The process of the purchase of a business can almost be totally covered by the process of due diligence. What follows is a comprehensive example of a standard due diligence document. The due diligence procedure laid out here is very detailed and may well stretch beyond what is required in the purchase of an optometric 38 practice. However, it will give the reader insight into the depths it can plumb.

Due diligence request list:

  1. Last three years’ audit financial statements for the group (including consolidated financial statements).

  2. Last three years’ tax calculations and tax returns.

  3. Last three years’ tax assessments.

  4. Group structure and details of subsidiaries.

  5. Organisational chart and management structure.

  6. Names, addresses and contact details of the attorneys, auditors, principal bankers and insurance brokers.

  7. Brief history of business activities.

  8. Summary of all legal agreements, as applicable (distribution agreement; finance leases; royalty fees; trademarks/copyrights; funding structures; agreement with co-operatives; restraint on trade agreements).

  9. List of current directors (details of age; qualifications; position; service agreements; profit share arrangements; remuneration; and any other benefits).

  10. List of current managers (details of age; qualifications; position; service agreements; profit-share arrangements; remuneration; and other benefits).

  11. Summary of current wage and salary structure detailed per employee.

  12. Brief description of, and documentation on, foreign exchange exposure.

  13. List of current customers, detailing average sales to each.

  14. List of debtors’ age analysis, on review date and the prior year.

  15. Working papers on bad debt provision, on review date and the prior year.

  16. List main suppliers, detailing average purchases from these suppliers, and credit and discount agreements.

  17. List of creditors’ age analysis, on review date and the prior year.

  18. List of accruals and provisions, on review date and the prior year.

  19. Summary of current accounting policies employed by the company, if not disclosed in the annual financial statements.

  20. Summary of share to dividends; votes; liquidation; conversion; redemption.

  21. Details of any share options in existence, including the terms and conditions.

  22. Shareholders’ loans, detailing key terms and conditions.

  23. Summary of all long-term liabilities for the last financial year, as well as the year to date, detailing to the lender the terms of borrowing; repayment schedules, security given; interest rates; and guarantees.

  24. Copy of the memorandum of articles of association of the company and of the subsidiaries.

  25. Fixed assets registers, per category and per branch.

  26. Brief description of the EDP software and hardware currently in use.

  27. Schedule of all intangible assets, detailing the key terms and conditions.

  28. Schedule of all other investments the company may have, detailing name; type of business; percentage holding; nature of investment; present market value and income received in recent years from the investment.

  29. Inventory schedule, detailing breakdown of inventories as at the review date and the current year to date, together with an age analysis of all material items and details on frequency of inventory counts.

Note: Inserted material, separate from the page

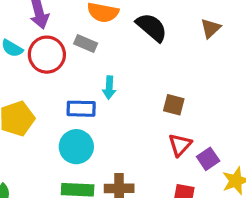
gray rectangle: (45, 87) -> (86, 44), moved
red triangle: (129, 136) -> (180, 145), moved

Obtain details of all inventory adjustments and inventory write-offs in the last two years, and the reasoning for this. 

  30. Schedule of all bank accounts, detailing the purpose of each account.

  31. Schedule of all bank accounts, detailing other facilities; guarantees; acceptances; credit limits; bills of exchange and standby facilities (if any); as well as the nature and value of any security issued.

  32. Schedule of all intercompany/group loan accounts, detailing the terms and conditions, as applicable.

  33. Details of any current pending or threatened litigation, or legal proceedings against or involving the company and/or its subsidiaries/associates.